_Requirements:_ Can you print every line of these records word for word, leaving out the pictures?

Saved data entries:
====================

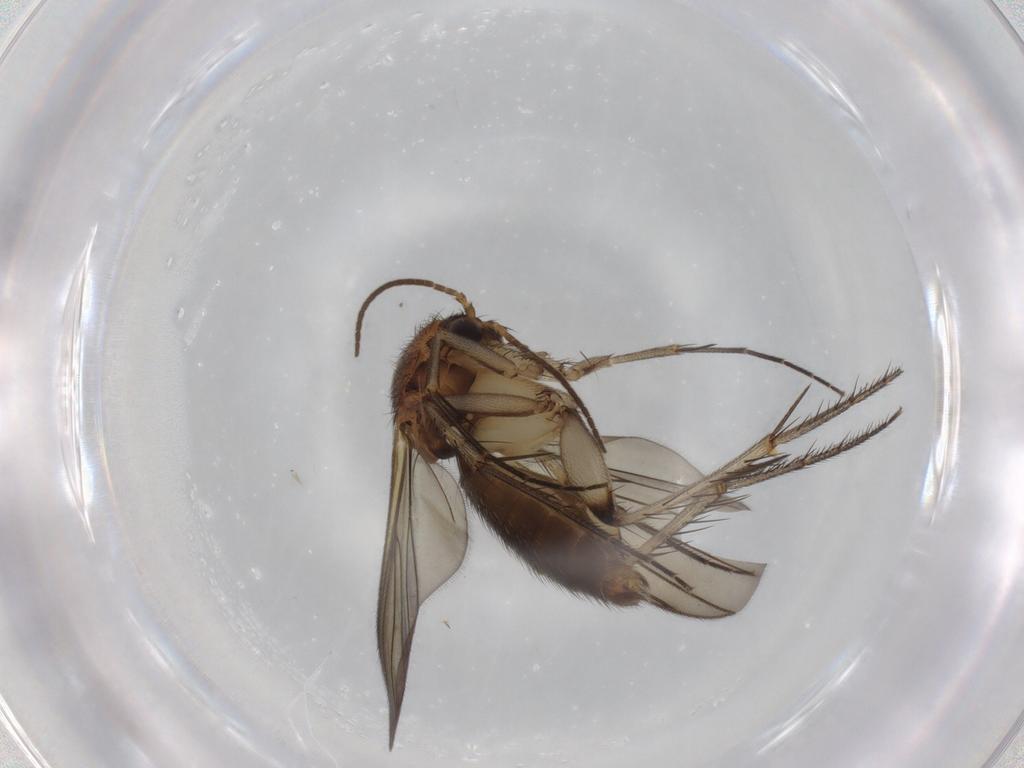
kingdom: Animalia
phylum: Arthropoda
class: Insecta
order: Diptera
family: Mycetophilidae
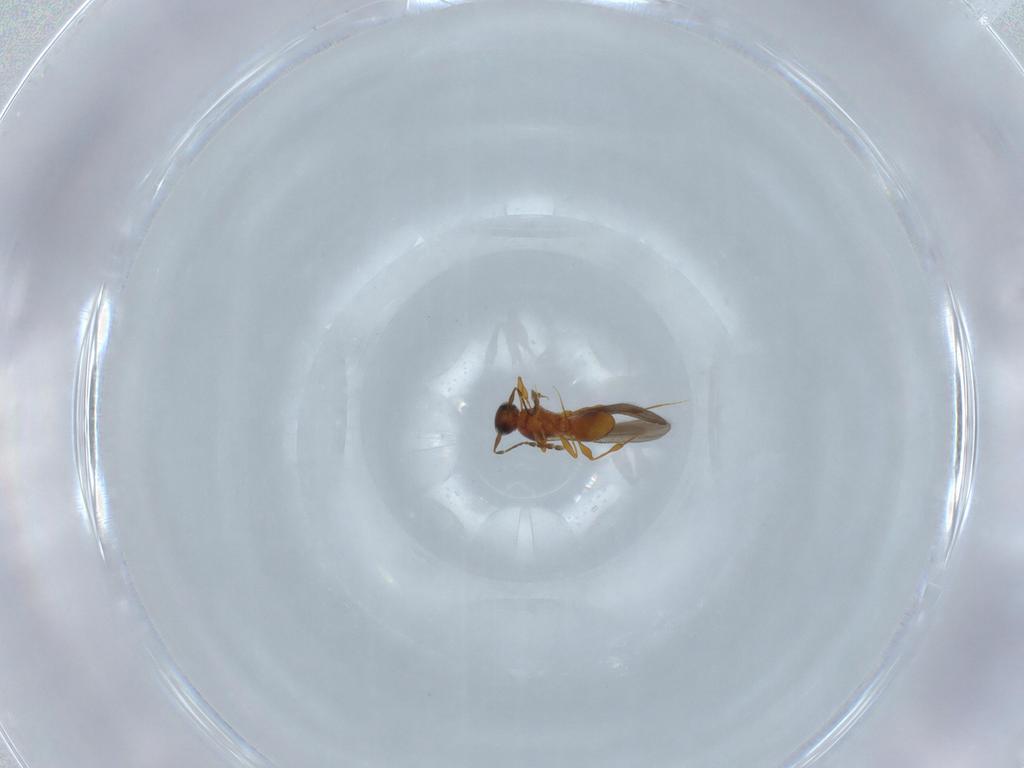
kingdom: Animalia
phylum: Arthropoda
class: Insecta
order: Hymenoptera
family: Platygastridae
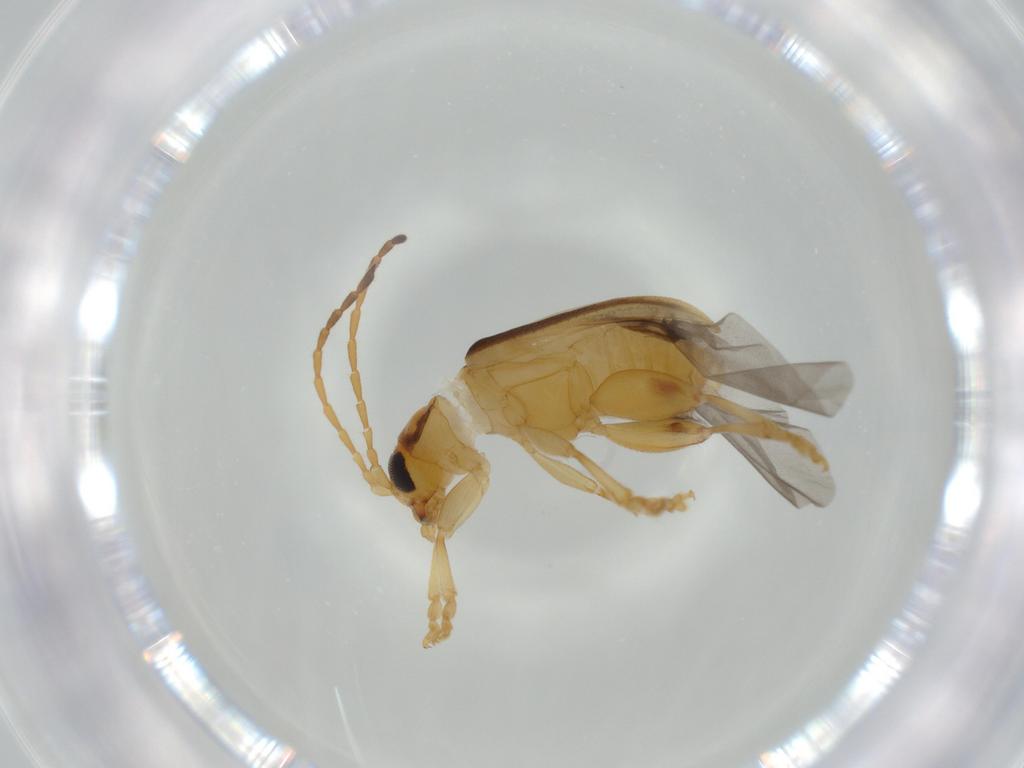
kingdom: Animalia
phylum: Arthropoda
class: Insecta
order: Coleoptera
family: Chrysomelidae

====================

_Result:_
kingdom: Animalia
phylum: Arthropoda
class: Insecta
order: Diptera
family: Mycetophilidae
kingdom: Animalia
phylum: Arthropoda
class: Insecta
order: Hymenoptera
family: Platygastridae
kingdom: Animalia
phylum: Arthropoda
class: Insecta
order: Coleoptera
family: Chrysomelidae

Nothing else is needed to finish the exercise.